#### SOURCE INFORMATION
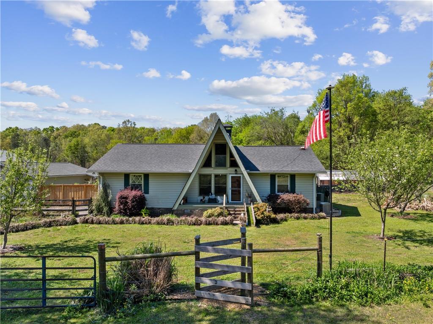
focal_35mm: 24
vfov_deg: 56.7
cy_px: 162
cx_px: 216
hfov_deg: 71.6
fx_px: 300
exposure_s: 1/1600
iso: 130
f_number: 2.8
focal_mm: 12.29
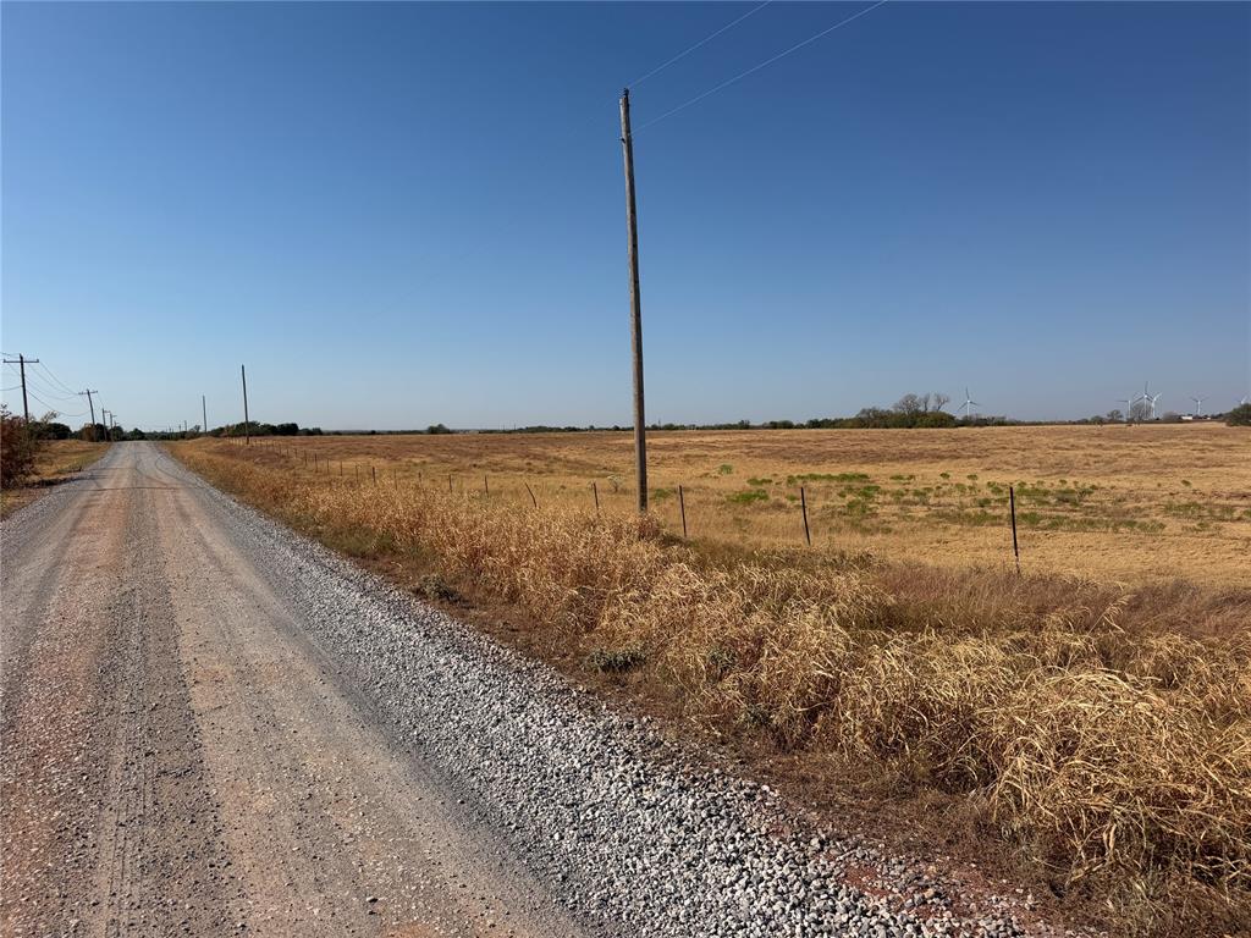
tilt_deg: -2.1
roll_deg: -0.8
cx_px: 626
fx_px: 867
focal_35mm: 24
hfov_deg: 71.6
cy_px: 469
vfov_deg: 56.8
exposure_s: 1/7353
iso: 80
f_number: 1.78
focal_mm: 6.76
########
=== PROBLEM TO SOLVE ===
Please print each record above again exactly, but omit any pictures.

=== FINISHED EXERCISE ===
focal_35mm: 24
vfov_deg: 56.7
cy_px: 162
cx_px: 216
hfov_deg: 71.6
fx_px: 300
exposure_s: 1/1600
iso: 130
f_number: 2.8
focal_mm: 12.29
tilt_deg: -2.1
roll_deg: -0.8
cx_px: 626
fx_px: 867
focal_35mm: 24
hfov_deg: 71.6
cy_px: 469
vfov_deg: 56.8
exposure_s: 1/7353
iso: 80
f_number: 1.78
focal_mm: 6.76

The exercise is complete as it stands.